3. Cek kondisi lalu lintas secara real-time
Gunakan aplikasi peta digital untuk memprediksi durasi perjalanan dan memantau kondisi jalanan. Hindari rute yang diperkirakan macet atau sedang ada acara besar yang bisa memperlambat perjalanan. Pengecekan ini penting dilakukan sebelum berangkat agar Anda dapat menyesuaikan waktu keberangkatan sesuai kondisi terkini.

4. Siapkan dokumen dan barang bawaan sebelumnya
Pastikan semua dokumen perjalanan seperti tiket elektronik dan identitas sudah siap dan mudah dijangkau. Melakukan check-in secara online sebelum ke bandara juga menghemat waktu. Periksa kembali barang bawaan agar tidak ada yang tertinggal dan kemasan bagasi sudah sesuai ketentuan agar proses di bandara tidak terhambat.

5. Gunakan fitur pengingat atau alarm
Pengaturan pengingat di ponsel berkali-kali, misalnya untuk waktu berangkat, waktu check-in, dan alarm cadangan, dapat membantu menghindari ketiduran atau lupa jadwal. Menetapkan beberapa alarm bisa menjadi solusi efektif agar Anda tetap waspada dan disiplin terhadap waktu.

Sebagai tambahan, inovasi layanan transportasi ke bandara juga berkembang untuk mendukung ketepatan waktu. Sebagai contoh, Grab Indonesia meluncurkan program “Jaminan On Time Kejar Pesawat” melalui fitur Advance Booking. Program ini menawarkan jaminan uang kembali hingga Rp3,3 juta jika pengguna ketinggalan pesawat akibat keterlambatan kendaraan yang dipesan lewat aplikasi. Inisiatif ini memberi rasa aman dan kepastian bagi penumpang yang mengandalkan transportasi online menuju bandara.

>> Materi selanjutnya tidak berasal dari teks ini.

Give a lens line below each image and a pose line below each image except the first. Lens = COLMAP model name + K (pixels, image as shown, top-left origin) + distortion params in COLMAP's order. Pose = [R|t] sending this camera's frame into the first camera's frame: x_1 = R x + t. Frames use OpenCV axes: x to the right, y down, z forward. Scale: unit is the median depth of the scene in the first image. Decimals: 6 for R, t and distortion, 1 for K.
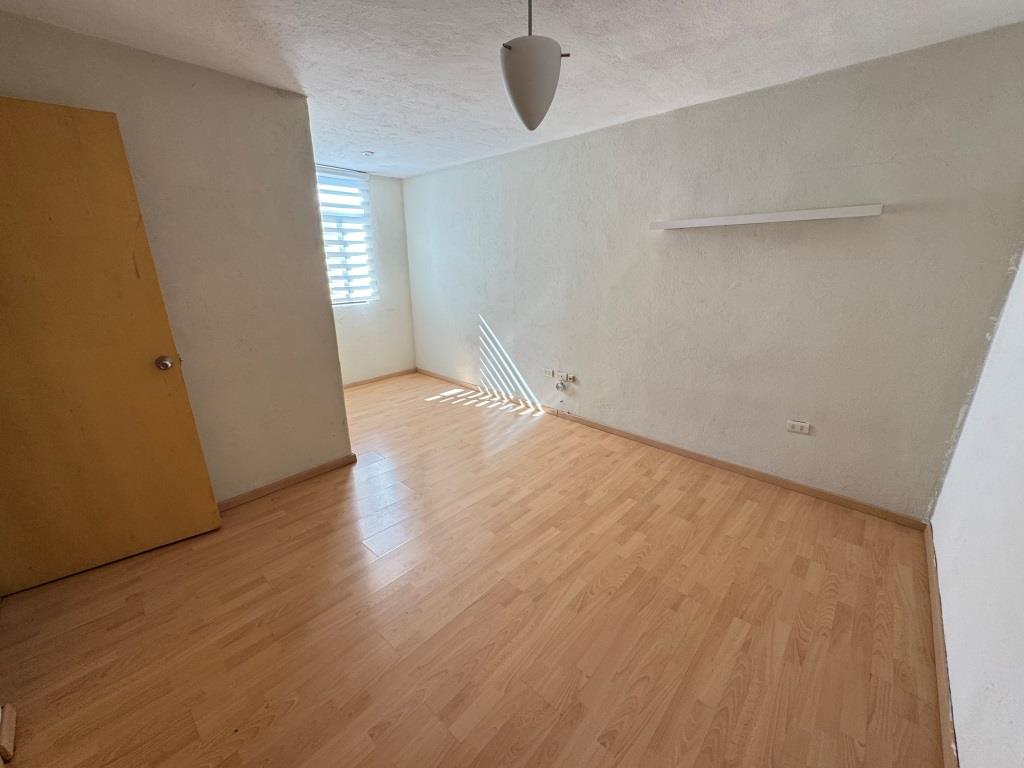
lens RADIAL K [[408.9, 0, 511.5], [0, 408.9, 384.0], [0, 0, 1]] dist [-0.001211, 0.001479]
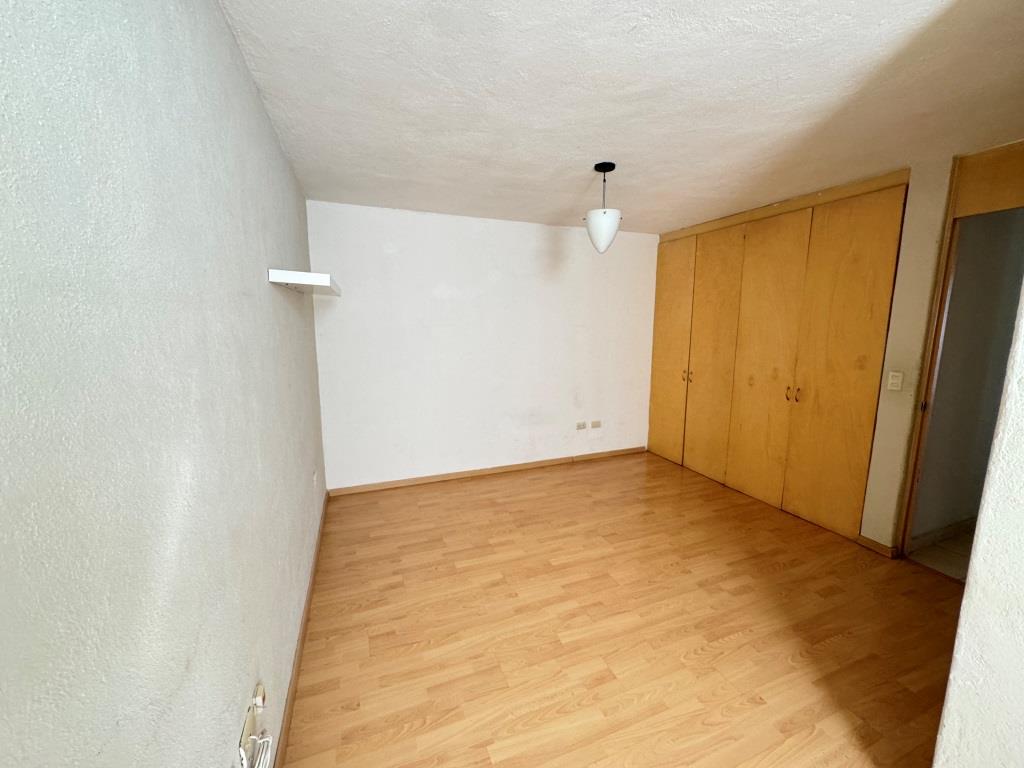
lens RADIAL K [[408.9, 0, 512.9], [0, 408.9, 386.4], [0, 0, 1]] dist [-0.001211, 0.001479]
pose [[-0.898046, -0.068064, 0.434605, -0.208172], [0.132106, 0.900628, 0.414026, -0.462638], [-0.419597, 0.429228, -0.799813, 1.463050]]
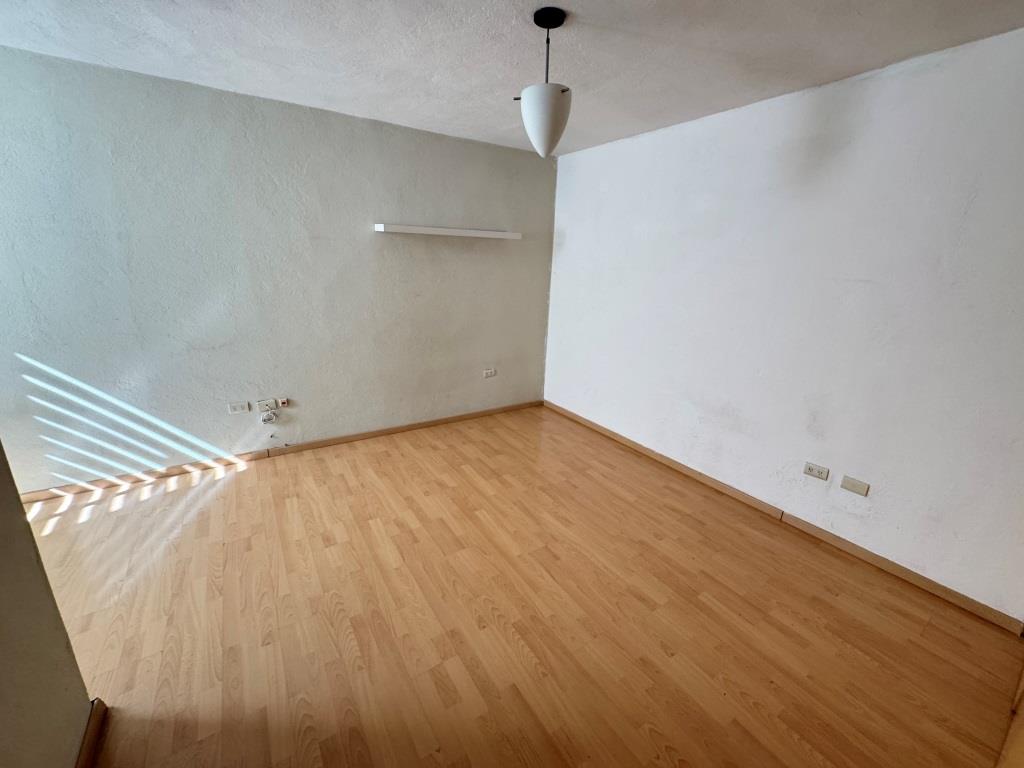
lens RADIAL K [[408.9, 0, 512.8], [0, 408.9, 383.9], [0, 0, 1]] dist [-0.001211, 0.001479]
pose [[0.243541, -0.264763, 0.933053, -0.671410], [0.251453, 0.946362, 0.202906, -0.135706], [-0.936728, 0.185203, 0.297053, 0.450379]]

Menurut Tyas Widyastuti, Director of Mobility & Logistics Grab Indonesia, ketepatan waktu merupakan hal krusial bagi traveler dan layanan transportasi harus dapat memenuhi kebutuhan tersebut. Fitur pemesanan dari 75 menit hingga 90 hari sebelum waktu penjemputan ini pun dirancang agar perjalanan ke bandara lebih terjadwal dan minim risiko terlambat.

Berdasarkan data Badan Pusat Statistik (BPS), volume penumpang domestik di bandara Jakarta mencapai 1,3 sampai 1,7 juta penumpang per bulan, angka yang cukup besar dan menuntut efisiensi transportasi ke bandara. Dalam kondisi tersebut, perencanaan dan pengaturan waktu adalah kunci agar perjalanan tetap lancar dan nyaman.

Dengan menerapkan lima langkah di atas serta memanfaatkan teknologi dan layanan inovatif, Anda bisa meningkatkan peluang tiba tepat waktu di bandara dan menghindari drama ketinggalan pesawat. Perjalanan Anda pun akan lebih terjamin nyaman dan aman dari gangguan yang tidak diinginkan.